YOUR TASK: Which lines of the entries below include "akhir"? List them all.

EXERCISE INPUTS:
....

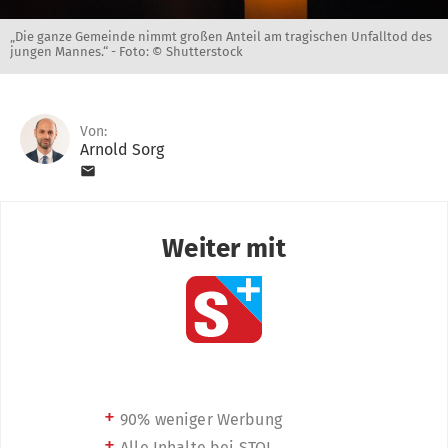
„Die ganze Gemeinde nimmt großen Anteil am tragischen Unfalltod des
jungen Mannes.“ -
Foto: © Shutterstock
Von:
Arnold Sorg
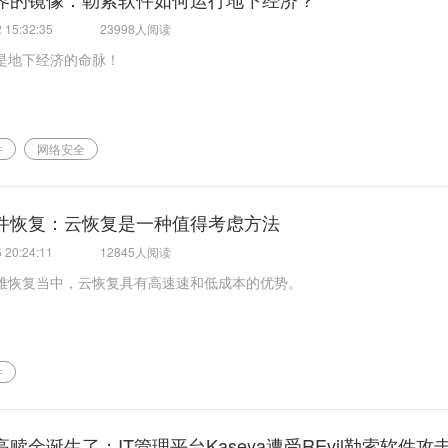
 15:32:35
23998人阅读
是地下经济的命脉！
件
网络安全
件恢复：云恢复是一种值得考虑方法
 20:24:11
12845人阅读
难恢复当中，云恢复具有高速速和低成本的优势。
件
赎金诞生了：IT管理平台Kaseya遭受REvil勒索软件攻击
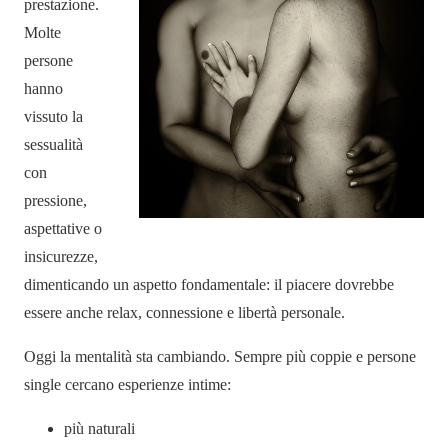
prestazione.
Molte
persone
hanno
vissuto la
sessualità
con
pressione,
aspettative o
insicurezze,
dimenticando un aspetto fondamentale: il piacere dovrebbe
essere anche relax, connessione e libertà personale.
Oggi la mentalità sta cambiando. Sempre più coppie e persone
single cercano esperienze intime:
più naturali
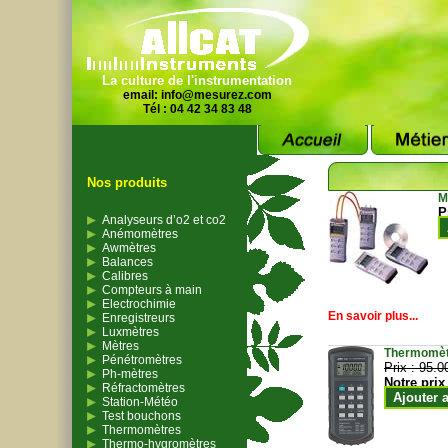
La culture de l'instrumentation
email:
info@mesurez.com
Tél : 04 42 34 83 48
Nos produits
M
P
Analyseurs d’o2 et co2
Anémomètres
Awmètres
Balances
Calibres
Compteurs à main
Electrochimie
En savoir plus...
Enregistreurs
Luxmètres
Mètres
Thermomètr
Pénétromètres
Prix :
95.0
Ph-mètres
Notre prix
Réfractomètres
Ajouter 
Station-Météo
Test bouchons
Thermomètres
Thermo-hygromètres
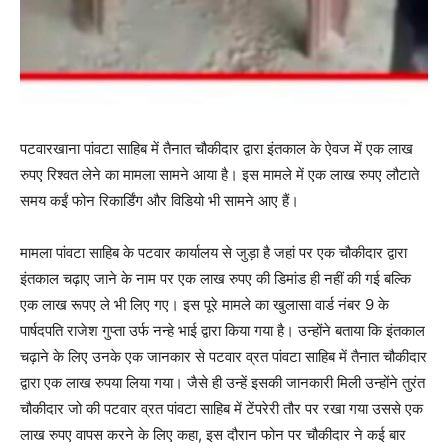
पटवारखाना पांवटा साहिब में तैनात चौकीदार द्वारा इंतकाल के ऐवज में एक लाख
रुपए रिश्वत लेने का मामला सामने आया है। इस मामले में एक लाख रुपए लौटाते
समय कईं फोन रिकार्डिंग और विडियो भी सामने आए हैं।
मामला पांवटा साहिब के पटवार कार्यालय से जुड़ा है जहां पर एक चौकीदार द्वारा
इंतकाल चढ़ाए जाने के नाम पर एक लाख रुपए की डिमांड ही नहीं की गई बल्कि
एक लाख रूपए ले भी लिए गए। इस पूरे मामले का खुलासा वार्ड नंबर 9 के
पार्षदपति राजेश गुप्ता उर्फ नन्हे भाई द्वारा किया गया है। उन्होंने बताया कि इंतकाल
चढ़ाने के लिए उनके एक जानकार से पटवार व्रत पांवटा साहिब में तैनात चौकीदार
द्वारा एक लाख रुपया लिया गया। जैसे ही उन्हें इसकी जानकारी मिली उन्होंने तुरंत
चौकीदार जो की पटवार व्रत पांवटा साहिब में टेंपरेरी तौर पर रखा गया उससे एक
लाख रुपए वापस करने के लिए कहा, इस दौरान फोन पर चौकीदार ने कई बार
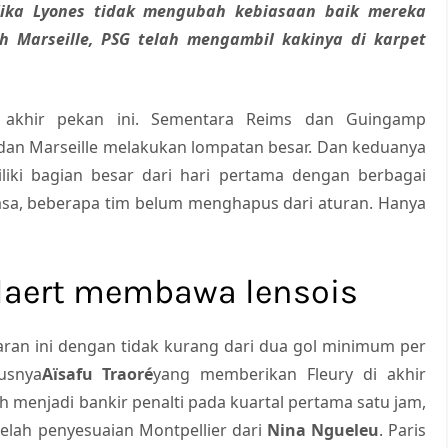
 Jika Lyones tidak mengubah kebiasaan baik mereka
h Marseille, PSG telah mengambil kakinya di karpet
 akhir pekan ini. Sementara Reims dan Guingamp
s dan Marseille melakukan lompatan besar. Dan keduanya
iki bagian besar dari hari pertama dengan berbagai
biasa, beberapa tim belum menghapus dari aturan. Hanya
llaert membawa lensois
ran ini dengan tidak kurang dari dua gol minimum per
usnya
Aïsafu Traoré
yang memberikan Fleury di akhir
h menjadi bankir penalti pada kuartal pertama satu jam,
lah penyesuaian Montpellier dari
Nina Ngueleu
. Paris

....

PROBLEM SOLUTION:
 akhir pekan ini. Sementara Reims dan Guingamp
yang memberikan Fleury di akhir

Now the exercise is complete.